## PAGE EXTRACT

------------------------------------------------------------------------

A second technique works at the genetic level by inserting an innocuous retrovirus into ventricular cells. The retrovirus does not affect normal functioning, but its genetic information is incorporated into the living cells' DNA and faithfully replicated in the cells of future generations. The genetic code of the retrovirus can thus be used as a marker, much as dyes were used in the preceding technique. Here, though, the technique allows an investigator to observe successive generations of cells rather than the spatial distribution of cells that are all from one generation.

FIGURE 6.2.. The human brain develops from the tip of a 3-millimeter-long neural tube.


The human brain develops from the tip of a 3-millimeter-long neural tube. At three to four weeks after conception, the neural groove closes into a tube, and three distinct regions—a hindbrain, midbrain, and forebrain—begin to take form. (more...)

The third technique gives dramatic results by knocking out one generation of cells altogether. For example, exposing a pregnant monkey to x-ray irradiation at a particular point in its pregnancy will interfere with cell division at a discrete stage, so that the cells, say, for layer 3 of the limbic cortex are not generated. Subsequent layers are generated and laid down normally, but with a particular population of cells missing in the middle layer, the connections from one part of the brain to another may falter. Thus, the individual may find it difficult to bring together different types of information or to respond appropriately to a stimulus. Disorders of this kind, which have less to do with overall anatomical structure than with the brain's ability to form and use synaptic connections, may play a role in some psychiatric illnesses for which there is no obvious physical cause.

------------------------------------------------------------------------

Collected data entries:
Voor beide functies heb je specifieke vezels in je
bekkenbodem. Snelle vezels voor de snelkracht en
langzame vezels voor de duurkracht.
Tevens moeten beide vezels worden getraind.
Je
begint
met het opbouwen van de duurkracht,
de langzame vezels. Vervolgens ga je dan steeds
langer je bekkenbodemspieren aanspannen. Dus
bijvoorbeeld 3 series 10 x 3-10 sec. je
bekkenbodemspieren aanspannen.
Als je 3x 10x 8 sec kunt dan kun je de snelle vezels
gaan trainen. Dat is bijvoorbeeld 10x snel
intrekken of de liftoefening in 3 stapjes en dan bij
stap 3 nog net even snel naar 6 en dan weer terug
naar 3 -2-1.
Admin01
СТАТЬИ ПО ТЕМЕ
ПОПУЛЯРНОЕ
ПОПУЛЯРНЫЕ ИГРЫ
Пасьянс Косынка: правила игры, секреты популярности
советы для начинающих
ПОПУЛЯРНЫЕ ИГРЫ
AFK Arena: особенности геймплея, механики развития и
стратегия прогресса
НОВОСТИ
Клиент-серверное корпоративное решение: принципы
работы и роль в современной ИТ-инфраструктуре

------------------------------------------------------------------------

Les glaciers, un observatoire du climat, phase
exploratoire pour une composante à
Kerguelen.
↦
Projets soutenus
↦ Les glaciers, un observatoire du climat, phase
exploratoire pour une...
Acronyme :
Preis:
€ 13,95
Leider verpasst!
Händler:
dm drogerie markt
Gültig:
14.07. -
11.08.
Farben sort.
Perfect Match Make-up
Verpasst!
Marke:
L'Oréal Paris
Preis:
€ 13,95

------------------------------------------------------------------------

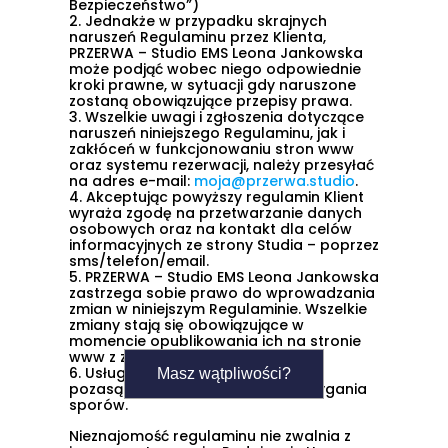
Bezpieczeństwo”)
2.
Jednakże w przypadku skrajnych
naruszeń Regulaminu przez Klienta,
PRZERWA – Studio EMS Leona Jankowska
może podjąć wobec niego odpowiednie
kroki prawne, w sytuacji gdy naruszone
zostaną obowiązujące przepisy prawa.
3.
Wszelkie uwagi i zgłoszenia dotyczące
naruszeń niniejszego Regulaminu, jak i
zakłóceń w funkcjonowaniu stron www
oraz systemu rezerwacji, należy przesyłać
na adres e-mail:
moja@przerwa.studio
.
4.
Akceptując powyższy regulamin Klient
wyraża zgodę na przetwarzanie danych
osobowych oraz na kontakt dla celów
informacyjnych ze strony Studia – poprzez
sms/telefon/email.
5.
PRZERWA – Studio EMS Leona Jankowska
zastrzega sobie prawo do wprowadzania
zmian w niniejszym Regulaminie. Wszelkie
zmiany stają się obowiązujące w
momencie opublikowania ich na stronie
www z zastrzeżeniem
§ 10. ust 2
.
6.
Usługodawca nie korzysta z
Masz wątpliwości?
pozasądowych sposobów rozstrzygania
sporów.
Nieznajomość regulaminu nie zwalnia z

------------------------------------------------------------------------

## DIRECTIONS
In the text on brain development, what happens to the retrovirus's genetic information after it is inserted into ventricular cells?

## COMPLETED TASK
It is incorporated into the living cells' DNA and faithfully replicated in the cells of future generations.